Supplied entries below:
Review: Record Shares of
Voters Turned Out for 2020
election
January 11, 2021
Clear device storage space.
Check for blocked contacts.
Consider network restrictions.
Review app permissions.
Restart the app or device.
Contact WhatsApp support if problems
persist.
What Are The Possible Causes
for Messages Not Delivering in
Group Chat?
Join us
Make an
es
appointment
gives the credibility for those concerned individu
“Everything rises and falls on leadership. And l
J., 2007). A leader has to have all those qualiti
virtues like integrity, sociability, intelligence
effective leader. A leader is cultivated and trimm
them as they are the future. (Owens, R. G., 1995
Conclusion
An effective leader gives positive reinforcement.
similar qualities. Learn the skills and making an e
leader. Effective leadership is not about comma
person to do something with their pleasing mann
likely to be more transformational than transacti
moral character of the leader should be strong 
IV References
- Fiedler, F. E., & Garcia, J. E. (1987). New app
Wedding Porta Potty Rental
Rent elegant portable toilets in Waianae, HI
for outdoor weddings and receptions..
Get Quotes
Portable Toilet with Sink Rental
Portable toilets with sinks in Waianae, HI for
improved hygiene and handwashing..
End of Supplied entries.
Supplied entries below:
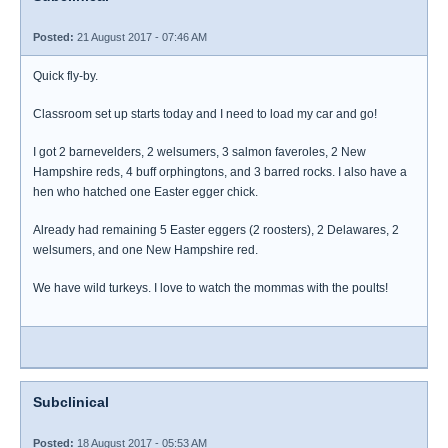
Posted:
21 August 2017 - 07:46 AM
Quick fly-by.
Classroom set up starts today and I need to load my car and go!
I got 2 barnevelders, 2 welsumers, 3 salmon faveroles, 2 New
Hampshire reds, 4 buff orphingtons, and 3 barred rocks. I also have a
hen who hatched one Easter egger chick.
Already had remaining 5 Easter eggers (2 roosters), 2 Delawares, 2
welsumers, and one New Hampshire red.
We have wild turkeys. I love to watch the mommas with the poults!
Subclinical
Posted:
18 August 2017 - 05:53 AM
End of Supplied entries.
### Action item
Wherever the string "August" appears in a line above, copy that line.

### Task answer
21 August 2017 - 07:46 AM
18 August 2017 - 05:53 AM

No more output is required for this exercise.